Our latest broker briefing takes a look inside Manchester-based Bridge Insurance Brokers. Just a week after it announced it had opened its first office outside of the North West, in London, chairman Roger Potts talked about his role within the ambitious company since joining from Willis, and its plans for growth, including some potential acquisitions.

Giles eyes CBG

Staying in Manchester, and today it emerged that Giles has given CBG - the listed broking group that we recently reported was up for sale - the once over. Giles has been mooted as the favourite to snap up the business, but could still face competition from the likes of Towergate, which returned to the acquisition trail earlier this year.

A Bright idea

Broking group Brightside is taking an unorthodox approach to expanding its insurer panel, it emerged on Tuesday. Two of the firm’s three co-founders – chief executive Arron Banks and chief financial officer Paul Chase-Gardener – are both making personal investments in an anonymous insurance company in a bid to secure further capacity for Brightside’s growth.

To fund his investment, Banks sold eight million Brightside shares (10% of his total holding) at 25p a share. Presuming he pours the entire £2m proceeds into the insurer, and Chase-Gardener matches it, that's a fairly sizeable investment. Who is the lucky insurer?

Despite the transaction, Banks remains Brightside’s biggest single shareholder, with a 15.2% stake (it was 17% before the transaction). Brightside is not the only broker making investments. US wholesale broking house AmWINS is looking to take out Lloyd’s broker THB.

Self-funded initiatives

DIY has been a strong theme in insurance news this week. Tuesday saw the launch of a new police unit to tackle insurance fraud, which will be funded by an ABI levy on insurers.

And the industry could be asked to put its hand in its pocket again, under ABI proposal for a new risk pool mechanism to help those living in flood-prone areas, which was revealed in this week’s Insurance Times. Under the proposal, which is due to be discussed at a government-convened flood summit next week, householders and small businesses in high flood-risk areas would pay a premium up to a certain level. Above and beyond this “affordable” figure, the rest of the premium would be covered by a central pool to be funded by an industry levy.

Another levy is bound to be controversial, especially for those insurers that are relatively unexposed to flood risks, but it looks like the best bet for maintaining the UK’s tradition of ensuring widespread access to insurance for communities in flood risk localities.

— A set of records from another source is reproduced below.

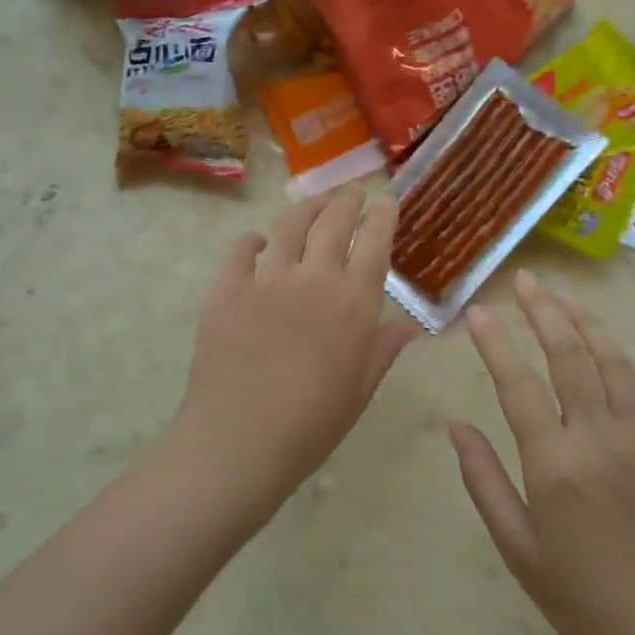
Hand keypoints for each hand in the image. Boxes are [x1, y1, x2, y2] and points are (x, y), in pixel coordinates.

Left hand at [171, 187, 417, 518]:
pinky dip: (252, 241)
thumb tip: (409, 325)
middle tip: (351, 193)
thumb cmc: (311, 426)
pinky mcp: (226, 289)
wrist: (239, 441)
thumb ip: (383, 349)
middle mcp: (313, 278)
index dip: (382, 218)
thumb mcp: (359, 391)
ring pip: (288, 227)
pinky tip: (257, 242)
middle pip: (333, 223)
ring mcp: (266, 279)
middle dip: (345, 202)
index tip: (386, 202)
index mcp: (354, 303)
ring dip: (305, 209)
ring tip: (312, 203)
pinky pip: (241, 251)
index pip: (374, 244)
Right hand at [451, 271, 634, 634]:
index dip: (496, 343)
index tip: (479, 311)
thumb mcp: (517, 547)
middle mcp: (601, 438)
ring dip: (588, 325)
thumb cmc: (581, 598)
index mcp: (554, 463)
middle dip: (543, 313)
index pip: (517, 384)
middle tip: (526, 281)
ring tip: (565, 298)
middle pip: (569, 358)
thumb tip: (456, 426)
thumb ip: (484, 481)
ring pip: (616, 365)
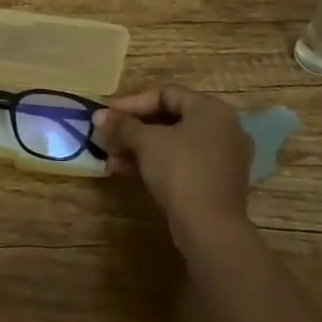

Gallagher guns for the regions

There’s no stopping the Gallagher Heath juggernaut as it steams into the regions. This week it raided Willis to recruit a team of four for the Birmingham office. It tells you something when the megabroker is losing staff to a supposedly smaller rival. Account executives at Heath Gallagher can feel like they’re on a level pegging with the megabrokers of Aon, Marsh and Willis when they bid for business.

What’s also interesting about the raid is that it looks like Patrick Gallagher, managing director of worldwide property and casualty, is set to take an active interest in helping Gallagher Heath dominate the regions. Gallagher, son of the group's chairman, is being groomed to one day take over the business, and he’s learning to cut his teeth in the competitive UK market. There’ll be plenty of people wanting to join a firm that is certainly on the up.